George Edwin Rines (December 28, 1860 (Note: According to his obituary in The Evening Star, "Reference books listed his birth at Maitland, Nova Scotia, at different dates between 1851 and 1860.") – November 30, 1951) was a British North America-born editor who grew up and worked in the United States.

==Biography==
George Edwin Rines was born in Maitland, Nova Scotia on December 28, 1860. Coming to the United States when 11 years old, his early education was obtained in the public schools of Brooklyn, New York. For several years after graduation from the high school there he was engaged in mercantile life, but in 1887 resumed his studies at Colgate University in Hamilton, New York. In 1890, he entered the full Hebrew and Greek course in theology and was graduated from the Hamilton Theological Seminary in 1893.

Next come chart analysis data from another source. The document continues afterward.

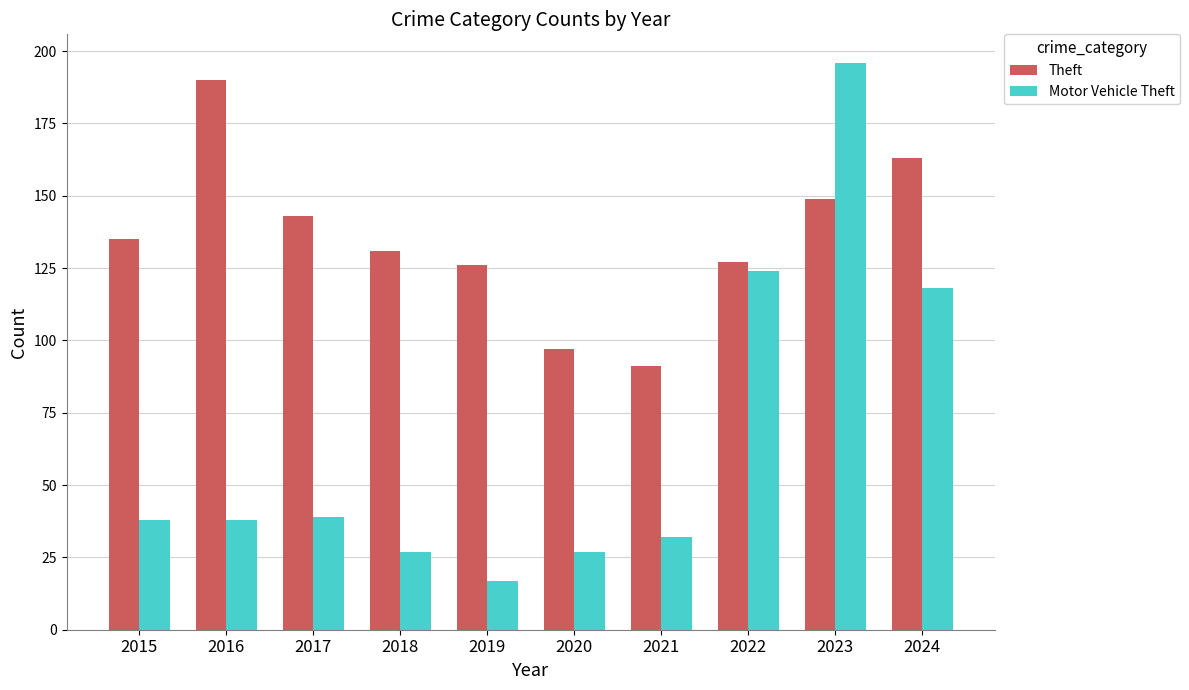

What value does the Motor Vehicle Theft series have at 2024, to the nearest 5?

120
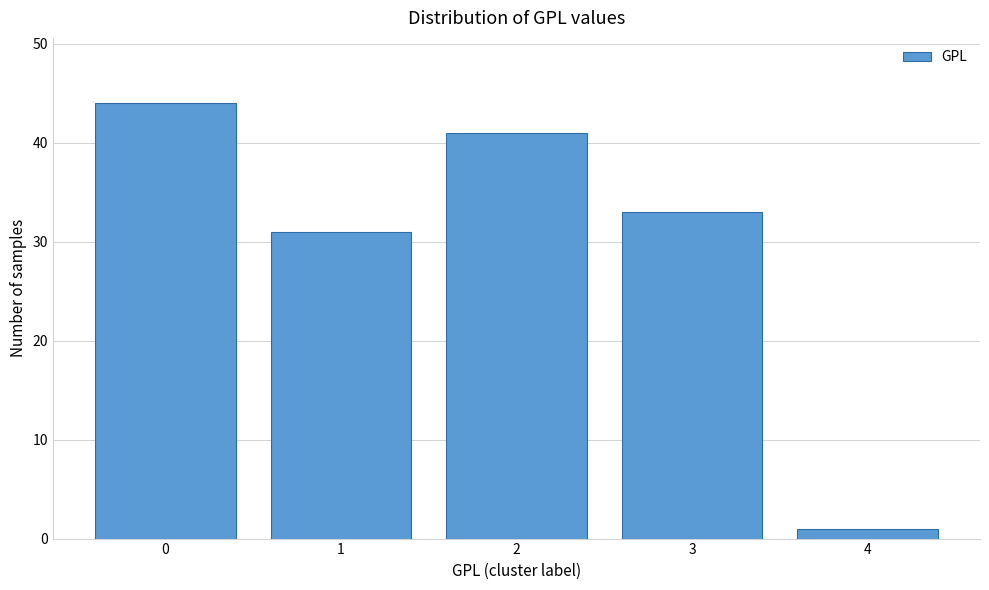

Reading left to right, transcribe all the data shown in this chart.

0=44	1=31	2=41	3=33	4=1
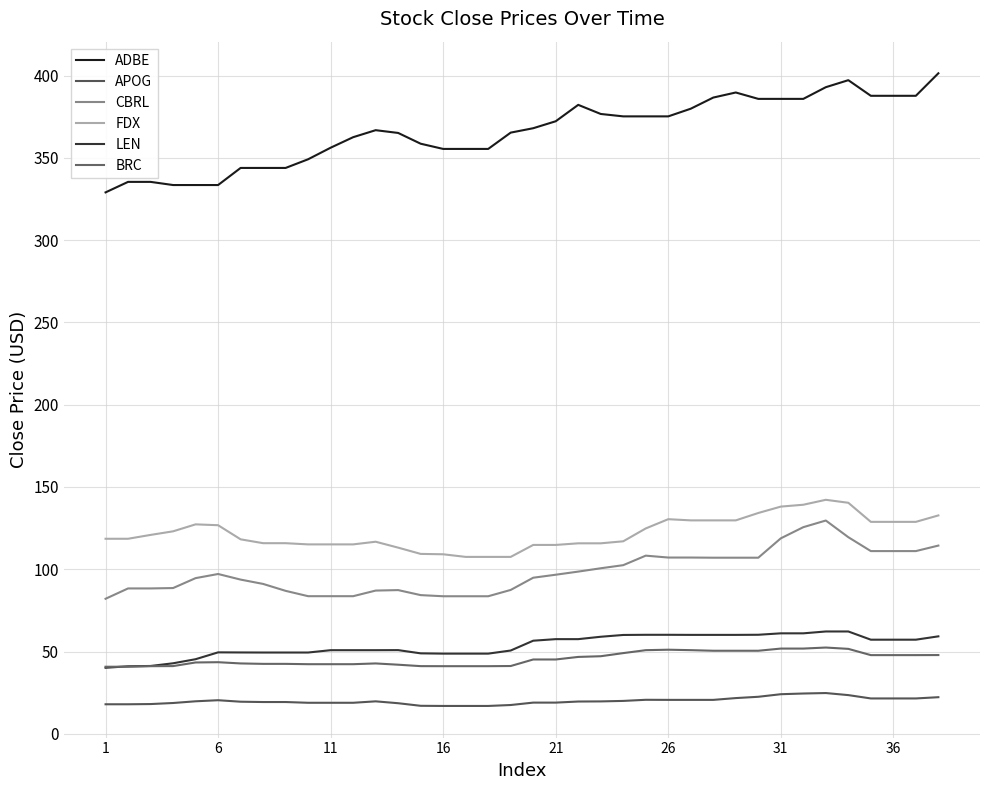

True or false: FDX and ADBE cross at least once.

False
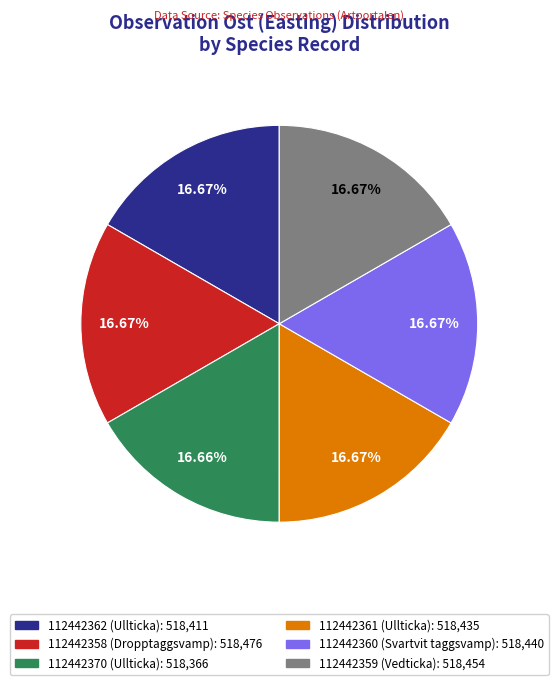

To the nearest percent, what portion does 112442361 (Ullticka) represent?

17%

He was for two years pastor at Binghamton, New York, afterward accepting a call to the pastorate of the First Baptist Church of Ridgewood, New Jersey, where he remained for three years. He resigned from the ministry in 1899 to devote himself to literary work, and has been a frequent contributor to religious and other periodicals. In 1903, he was appointed managing editor of the Encyclopedia Americana, to which he contributed many articles. Subsequently Rines was managing editor of the United Editors Encyclopedia, and in 1910-11 was general editor of The Foundation Library for Young People. From 1913 to 1915, Rines was managing editor of The German Classics, and after 1916 was editor-in-chief of the second edition of Encyclopedia Americana.

Rines was found dead in his hotel room in New York City on November 30, 1951.